The corporate bond market stretched its arms, wiped its eyes, and awoke from a deep sleep on Tuesday, when at least three companies issued nearly $3 billion in paper.
General Motors Acceptance Corp., the finance arm of auto giant General Motors Corp. and a historically big borrower, issued $1.5 billion in global notes. To meet strong demand, GMAC had to sell 50 percent more than originally intended.
Last June, GMAC and its parent teamed up to sell a record $17 billion in debt, mostly to shore up the carmaker’s pension fund.
GMAC priced its 5.625 percent 5-year notes at a yield of 5.758 percent, or 190 basis points above comparable Treasurys. The offering was managed by Banc of America Securities, Citigroup Global Markets, and J.P. Morgan. The offering was rated A3 by Moody’s but just BBB by Standard & Poor’s, its second-lowest investment-grade rating.
Another auto finance arm, American Honda Finance Corp., a wholly owned subsidiary of American Honda Motor Co., issued $750 million in 5-year medium-term notes in the private placement market. The offering was led by Banc of America Securities LLC, Citigroup Global Markets Inc., and Deutsche Bank Securities Inc. and was priced to yield 4.548 percent, or 69 points over Treasurys. The paper was rated A1 by Moody’s and A-plus by S&P.
And Sempra Energy, the parent of two major California utilities, issued $600 million in two-part debt, led by ABN Amro Securities Inc., Citigroup Global Markets Inc., and Deutsche Bank Securities. Sempra sold $300 million in 4-year floating-rate notes and $300 million in 5-year notes, both rated Baa1 by Moody’s and BBB-plus by S&P.
Investors, spooked by the stock market’s recent retreat to 2004 lows and heartened by a number of strong earnings reports, once again warmed up to the fixed-income market.

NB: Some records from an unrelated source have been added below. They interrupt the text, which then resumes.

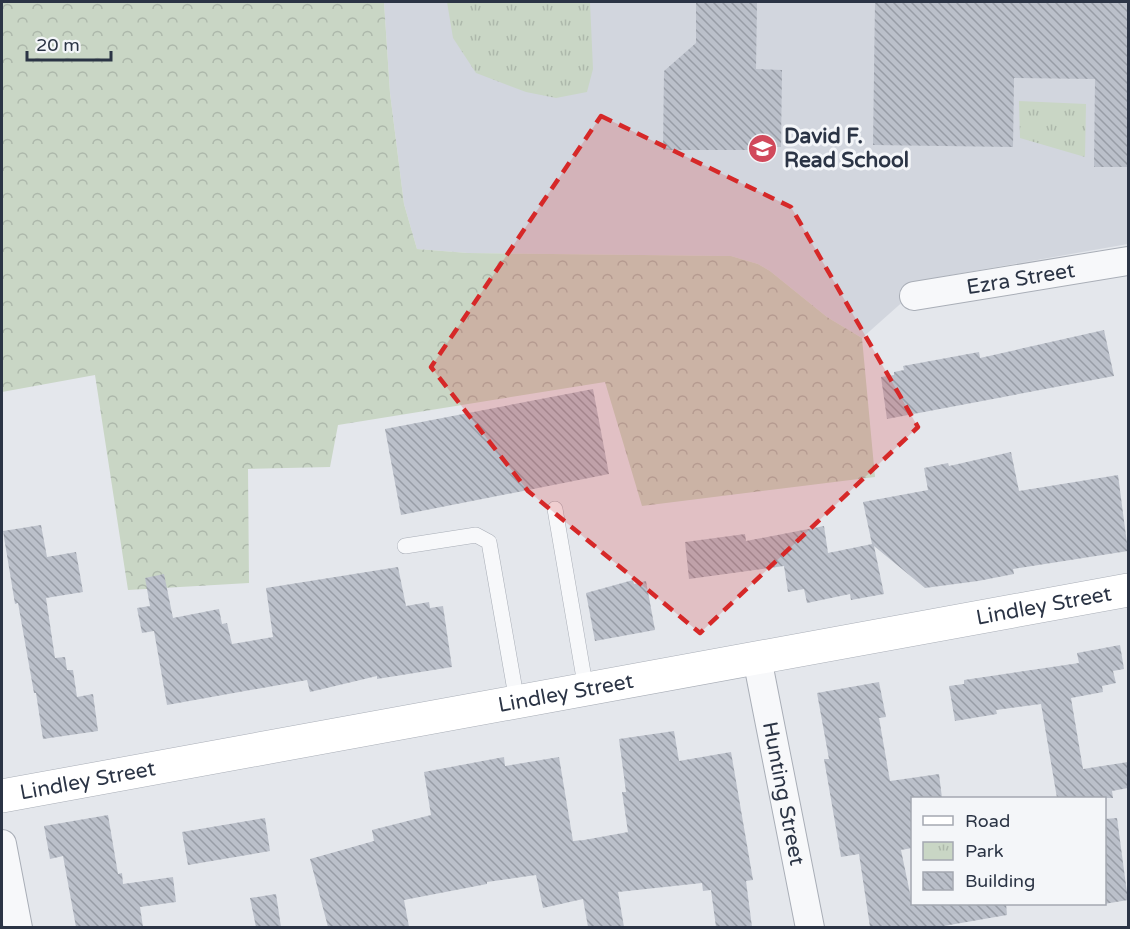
<svg xmlns="http://www.w3.org/2000/svg" width="1130" height="929" viewBox="0 0 1130 929" font-family="'Varela Round',sans-serif">
	<defs>
		<pattern id="forest-crowns" width="20" height="18" patternUnits="userSpaceOnUse" patternTransform="scale(1.5)"><rect width="20" height="18" fill="#c9d6c5"/><path d="M2 6a3 3 0 1 1 6 0M12 15a3 3 0 1 1 6 0" fill="none" stroke="#adb8ab"/></pattern>
		<pattern id="park-tufts" width="24" height="20" patternUnits="userSpaceOnUse" patternTransform="scale(1.5)"><rect width="24" height="20" fill="#c9d6c5"/><path d="M3 7l-1-3M5 7V3M7 7l1-3M15 17l-1-3M17 17v-4M19 17l1-3" fill="none" stroke="#adb8ab"/></pattern>
		<pattern id="building-back-hatch" width="6" height="6" patternUnits="userSpaceOnUse" patternTransform="scale(1.5)"><rect width="6" height="6" fill="#bbc0ca"/><path d="M-1 5l2 2M0 0l6 6M5-1l2 2" fill="none" stroke="#989da6"/></pattern>
	</defs>
	<rect width="100%" height="100%" fill="#e4e7ec"/>
	<!-- built -->
	<path fill="#d2d6de" d="M384 2H1128V244L940 277 916 290 862 338 827 317 770 271 758 264 731 256 468 253 417 249 404 204 390 93Z"/>
	<!-- forest -->
	<path fill="url(#forest-crowns)" d="M2 2H384L390 93 404 204 417 249 468 253 731 256 758 264 770 271 827 317 862 338 875 477 642 506 605 382 338 425 330 467 248 469 249 583 128 590 95 375 2 392Z"/>
	<!-- park -->
	<g fill="url(#park-tufts)">
		<path d="M447 2H590L593 69 587 92 556 98 526 92 476 73 453 38Z"/>
		<path d="M1019 101 1086 104 1085 157 1020 138Z"/>
	</g>
	<!-- building -->
	<g fill="url(#building-back-hatch)">
		<path d="M696 2H757L756 69 782 70 781 147 755 146V150H663L664 71 696 43Z"/>
		<path d="M875 2H1128V167H1094L1095 79 1014 78 1013 147 873 145Z"/>
		<path d="M1104 330 1114 376 887 419 881 377 894 375V372L904 370 903 366 979 352 980 358Z"/>
		<path d="M593 389 609 474 401 515 385 429Z"/>
		<path d="M1011 452 1019 491 1118 475 1128 551 1013 569 1014 574 978 581 925 588 874 546 884 594 851 600 850 594 807 603 804 589 788 592 784 566 689 579 685 542 745 534 746 541 824 526 828 553 872 544 863 502 928 490 924 468 948 463 949 466Z"/>
		<path d="M41 525 47 557 76 552 83 592 46 598 55 658 65 657 67 670H73L77 697 93 694 98 731 43 739 36 693H34L18 603 15 604 3 531Z"/>
		<path d="M398 567 406 606 429 602 430 608 443 606 452 667 377 679V676L310 692 307 680 167 705 154 631 142 633 137 608 150 606 145 578 164 574 173 618 219 609 222 624 227 623 232 644 273 637 266 588Z"/>
		<path d="M633 580 634 584 646 581 655 630 595 641 586 593Z"/>
		<path d="M1120 645 1124 669 1113 671 1116 683 1102 686 1103 692 1071 698 1083 769 1128 762V788L1112 791 1113 798H1057L1041 704 996 710 997 714 955 721 949 686 964 684V680L1079 663 1077 653Z"/>
		<path d="M879 682 886 717 879 718 890 781 939 774 942 798H912V848L901 850 912 903H1006L1007 915 938 927H870L859 854 841 857 824 759H829L817 693Z"/>
		<path d="M674 731 679 761 731 752 753 880 746 881 752 927H716L711 890 703 891 702 883 618 892 624 927H588L583 899 543 908 536 875 487 882V884L404 900 409 927H328L310 859 374 841 372 830 431 815 424 772 504 757 505 766 559 757 573 841 584 840 628 832 622 792H626L619 739Z"/>
		<path d="M108 815 118 874 122 873 123 884 173 877 176 902 140 907 143 927H76L63 856 50 859 44 826Z"/>
		<path d="M265 818 270 851 188 865 182 832Z"/>
		<path d="M1117 818 1128 900 1104 904V819Z"/>
		<path d="M276 894 281 927H256L250 898Z"/>
	</g>
	<g fill="none" stroke-linecap="round" stroke-linejoin="round">
		<defs>
			<g id="lane">
				<path d="M555 509 586 690"/>
				<path d="M405 546 476 535 489 542 517 702"/>
			</g>
			<g id="street">
				<path id="s1" d="M914 296 1128 261"/>
				<path id="s2" d="M757 658 810 928"/>
				<path d="M2 844 18 928"/>
			</g>
			<g id="secondary">
				<path id="s3" d="M2 796 1128 590"/>
			</g>
		</defs>
		<!-- lane casing -->
		<use href="#lane" stroke="#a9aeb7" stroke-width="16"/>
		<!-- street casing -->
		<use href="#street" stroke="#a9aeb7" stroke-width="30"/>
		<!-- secondary casing -->
		<use href="#secondary" stroke="#a9aeb7" stroke-width="34"/>
		<!-- lane -->
		<use href="#lane" stroke="#f7f8fa" stroke-width="15"/>
		<!-- street -->
		<use href="#street" stroke="#f7f8fa" stroke-width="28"/>
		<!-- secondary -->
		<use href="#secondary" stroke="#fff" stroke-width="33"/>
	</g>
	<!-- marked area -->
	<path fill="#d62828" fill-opacity="0.2" stroke="#d62828" stroke-width="4.5" stroke-dasharray="12 8" stroke-linejoin="round" d="M601 116 791 207 918 427 700 633 528 491 431 367Z"/>
	<!-- icons -->
	<defs>
		<symbol id="school-disc" viewBox="-11 -11 22 22"><circle r="9.5" fill="#d1495b" stroke="#f4f6f9"/><path d="M0-5L7-2L0 1L-7-2ZM-4 1L0 2.5L4 1V4Q0 6-4 4Z" fill="#fff"/></symbol>
	</defs>
	<g fill-rule="evenodd">
		<use href="#school-disc" x="746" y="132" width="33" height="33"/>
	</g>
	<g text-anchor="middle" dominant-baseline="central" stroke-width="6" stroke-linejoin="round" paint-order="stroke">
		<!-- poi labels -->
		<g font-size="21" font-weight="bold" fill="#2b3445" stroke="#f4f6f9" text-anchor="start">
			<text x="784" y="136">David F.<tspan x="784" dy="24">Read School</tspan></text>
		</g>
		<!-- street labels -->
		<g font-size="21" fill="#2b3445" stroke="#f4f6f9">
			<text stroke="none"><textPath href="#s1" startOffset="108">Ezra Street</textPath></text>
			<text stroke="none"><textPath href="#s3" startOffset="1059">Lindley Street</textPath></text>
			<text stroke="none"><textPath href="#s3" startOffset="573">Lindley Street</textPath></text>
			<text stroke="none"><textPath href="#s3" startOffset="87">Lindley Street</textPath></text>
			<text stroke="none"><textPath href="#s2" startOffset="138">Hunting Street</textPath></text>
		</g>
	</g>
	<!-- border -->
	<rect width="1130" height="929" fill="none" stroke="#2b3445" stroke-width="6"/>
	<!-- legend -->
	<rect x="911" y="797" width="195" height="108" fill="#f4f6f9" stroke="#a4a8b1" stroke-width="1.5"/>
	<rect x="923" y="816" width="30" height="9" fill="#ffffff" stroke="#a4a8b1" stroke-width="1.5"/>
	<text x="965" y="827" font-size="18" fill="#2b3445">Road</text>
	<rect x="923" y="842" width="30" height="18" fill="url(#park-tufts)" stroke="#a4a8b1" stroke-width="1.5"/>
	<text x="965" y="857" font-size="18" fill="#2b3445">Park</text>
	<rect x="923" y="872" width="30" height="18" fill="url(#building-back-hatch)" stroke="#a4a8b1" stroke-width="1.5"/>
	<text x="965" y="887" font-size="18" fill="#2b3445">Building</text>
	<!-- scale -->
	<path d="M27 51v9h84v-9" fill="none" stroke="#2b3445" stroke-width="3"/>
	<text x="36" y="51" font-size="18" fill="#2b3445" stroke="#f4f6f9" stroke-width="4.5" paint-order="stroke">20 m</text>
</svg>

The spate of large offerings came on the same day that President Bush re-nominated Alan Greenspan to an additional term as Federal Reserve chairman and at least two Federal Reserve officials expressed confidence that the financial markets can absorb a slight rate increase.
“I am not dismissing the risk of an unwelcome further increase in inflation,” Richmond Federal Reserve Bank president Alfred Broaddus told the Maryland Bankers Association, according to Reuters. “However, I think the risk is manageable. Consequently, the FOMC’s [Federal Open Market Committee’s] expectation… that it will likely be able to transition to a less accommodative policy at a ‘measured’ pace, strikes me as reasonable.”

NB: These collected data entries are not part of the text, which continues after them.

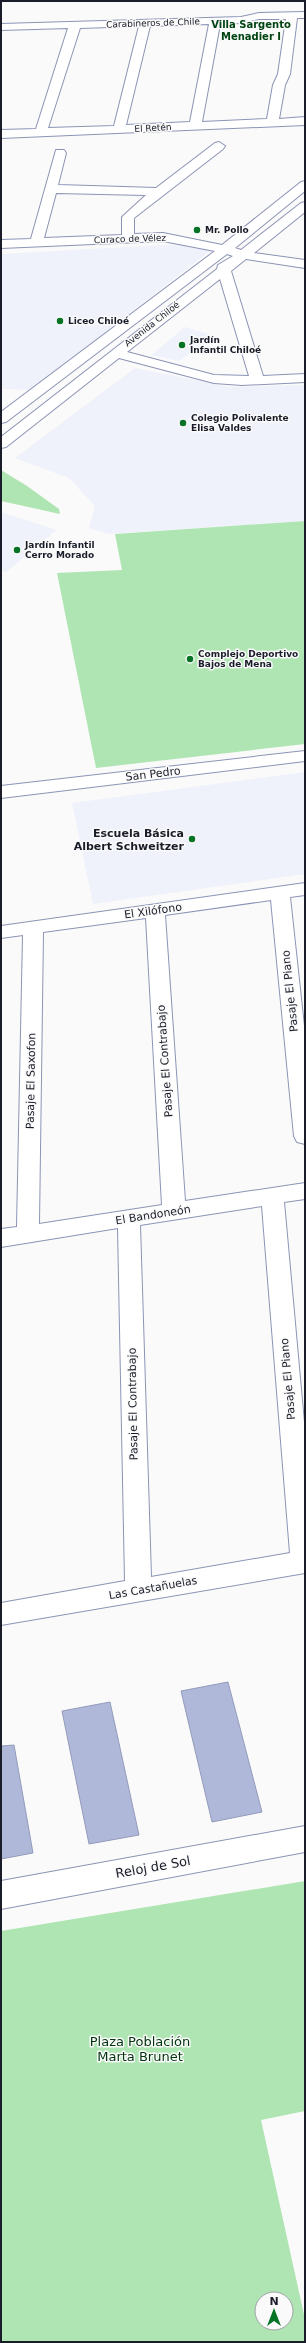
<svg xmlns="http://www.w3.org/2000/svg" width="306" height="2343" font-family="'DejaVu Sans',sans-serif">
  <rect width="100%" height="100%" fill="#fafafa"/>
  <!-- built -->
  <path fill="#f0f2fb" d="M181,244L211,250L31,390L1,389V254Z
    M185,327L215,336L179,361L151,355Z
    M135,368L230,387L305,385V521L108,534L89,528L95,506L69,478L15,458Z
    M1,512L57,530L6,572L1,570Z
    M305,772V874L93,904L72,803Z"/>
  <!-- green -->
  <path fill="#afe5b2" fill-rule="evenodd" d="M1,470L27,486L59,509L60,514L1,501Z
    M305,521V744L96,768L57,573L122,570L115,534Z
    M305,1881V2111L261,2120L305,2319V2342H1V1931ZM262,2299H286V2323H262Z"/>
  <!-- building -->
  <path fill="#b0b8da" stroke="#939bbb" d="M228,1682L262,1812L212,1822L181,1691Z
    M110,1702L139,1835L89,1844L62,1711Z
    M14,1745L33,1853L1,1859V1746Z"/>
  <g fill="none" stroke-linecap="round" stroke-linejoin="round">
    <!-- minor casing -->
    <g stroke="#8c94b5" stroke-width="2">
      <path id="minor" d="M305,12V18H297L290,74L285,85L279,119L305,117V125L1,138V130L36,129L68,28L1,30V24L241,17L259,13ZM259,19H286L278,74L273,85L267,119L202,122L220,24L241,23ZM209,24L190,122L126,125L150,26ZM139,26L114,126L48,128L80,28Z
        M219,142L225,146L223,149L134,218V234L163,233L222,245L301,182L305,181V191L235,248L241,250L301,203L305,202V212L254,253L305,260V268L246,259L231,271L263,376L305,374V382L242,385L214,383L119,358L6,447L1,448V437L217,269L218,265L233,256L227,254L6,422L1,423V412L215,251L163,241L1,248V240L31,239L56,150H64L66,153L58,185L156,188L215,143ZM56,193L146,195L122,217V235L44,238ZM220,279L249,376L214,375L127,352Z
        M305,751V761L1,798V786Z
        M305,883V895L290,897L305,1035V1144L297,1142L294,1136L271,900L165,915L185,1201L305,1183V1199L284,1202L305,1433V1573L1,1625V1603L125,1581L118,1228L1,1247V1229L17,1227L23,935L1,938V926ZM146,918L162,1205L39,1224L43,932ZM262,1206L290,1553L151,1577L140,1225Z
        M305,1826V1852L1,1909V1881Z"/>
    </g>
    <!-- minor -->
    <use href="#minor" fill="#fff" fill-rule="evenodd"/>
  </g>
  <!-- markers -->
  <g fill="#057325" stroke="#fafafa" stroke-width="1.5">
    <circle cx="197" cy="230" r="4"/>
    <circle cx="60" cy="321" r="4"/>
    <circle cx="182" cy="345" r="4"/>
    <circle cx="183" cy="423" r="4"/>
    <circle cx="17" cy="550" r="4"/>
    <circle cx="190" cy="659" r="4"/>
    <circle cx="192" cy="839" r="4"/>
  </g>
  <g text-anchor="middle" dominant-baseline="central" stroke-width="3" stroke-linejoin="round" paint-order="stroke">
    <!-- far-street labels -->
    <g font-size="9" fill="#1a1d29" stroke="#fafafa">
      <text transform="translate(153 23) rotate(-2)">Carabineros de Chile</text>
      <text transform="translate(153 128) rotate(-3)">El Retén</text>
      <text transform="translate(130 239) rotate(-2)">Curaco de Vélez</text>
      <text transform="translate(152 324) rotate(-38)">Avenida Chiloé</text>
    </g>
    <!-- far-poi labels -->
    <g font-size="9" font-weight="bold" fill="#1a1d29" stroke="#fafafa" text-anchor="start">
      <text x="205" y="230">Mr. Pollo</text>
      <text x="68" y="321">Liceo Chiloé</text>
      <text x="190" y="340">Jardín<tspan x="190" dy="10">Infantil Chiloé</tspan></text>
      <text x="191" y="418">Colegio Polivalente<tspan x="191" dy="10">Elisa Valdes</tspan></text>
      <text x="25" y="545">Jardín Infantil<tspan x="25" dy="10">Cerro Morado</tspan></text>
      <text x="198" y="654">Complejo Deportivo<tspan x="198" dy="10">Bajos de Mena</tspan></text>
    </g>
    <!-- far-neighbourhood labels -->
    <g font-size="10" font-weight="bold" fill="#014312" stroke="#fafafa">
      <text x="251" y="24">Villa Sargento<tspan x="251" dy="12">Menadier I</tspan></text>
    </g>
    <!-- street labels -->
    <g font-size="11" fill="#1a1d29" stroke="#fafafa">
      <text transform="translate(153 774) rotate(-7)">San Pedro</text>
      <text transform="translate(153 911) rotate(-8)">El Xilófono</text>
      <text transform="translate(290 991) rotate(-96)">Pasaje El Piano</text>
      <text transform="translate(165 1061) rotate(-94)">Pasaje El Contrabajo</text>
      <text transform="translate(31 1081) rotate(-89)">Pasaje El Saxofon</text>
      <text transform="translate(153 1215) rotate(-9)">El Bandoneón</text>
      <text transform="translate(288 1379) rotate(-95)">Pasaje El Piano</text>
      <text transform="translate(133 1404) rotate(-91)">Pasaje El Contrabajo</text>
      <text transform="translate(153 1588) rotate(-10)">Las Castañuelas</text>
    </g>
    <!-- poi labels -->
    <g font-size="11" font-weight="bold" fill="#1a1d29" stroke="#fafafa" text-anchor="end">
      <text x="184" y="833">Escuela Básica<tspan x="184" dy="13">Albert Schweitzer</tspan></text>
    </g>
    <!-- near-street labels -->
    <g font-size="13" fill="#1a1d29" stroke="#fafafa">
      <text transform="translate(153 1867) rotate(-10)">Reloj de Sol</text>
    </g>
    <!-- near-park labels -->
    <g font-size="13" fill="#00340c" stroke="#fafafa">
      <text x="140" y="2041">Plaza Población<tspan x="140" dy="15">Marta Brunet</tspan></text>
    </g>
  </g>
  <!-- border -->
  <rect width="306" height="2343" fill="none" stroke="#1a1d29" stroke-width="4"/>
  <!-- north arrow -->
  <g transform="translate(274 2311)"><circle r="19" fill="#fafafa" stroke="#a0a2a6"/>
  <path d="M0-3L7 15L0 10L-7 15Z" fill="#057325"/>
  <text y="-6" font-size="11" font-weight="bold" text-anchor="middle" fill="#1a1d29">N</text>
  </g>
</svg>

Meanwhile, speaking to the Center City Proprietors Association in Philadelphia, Philadelphia Fed chief Anthony Santomero reportedly said, “If inflationary expectations or observed inflation starts to move upward, then the Fed’s path of measured growth [in rates] may have to accelerate some, but the consensus forecast seems to be one that allows for a measured pace of interest rate movements.”
Meanwhile, Fannie Mae, a frequent issuer, launched $4 billion in new 5-year benchmark notes, which will be priced on Wednesday. Led by Citigroup Global Markets, J.P. Morgan, and UBS Investment Bank, the notes are expected to yield 7 basis points more than Fannie Mae’s notes due Feb. 15, 2009, according to Reuters.
In related news, Electronic Data Systems Corp. filed a shelf registration to periodically sell up to $2.5 billion in debt securities and common and preferred stock. It said it plans to use the proceeds for general corporate purposes, which may include debt reduction, acquisitions, capital spending, and working capital.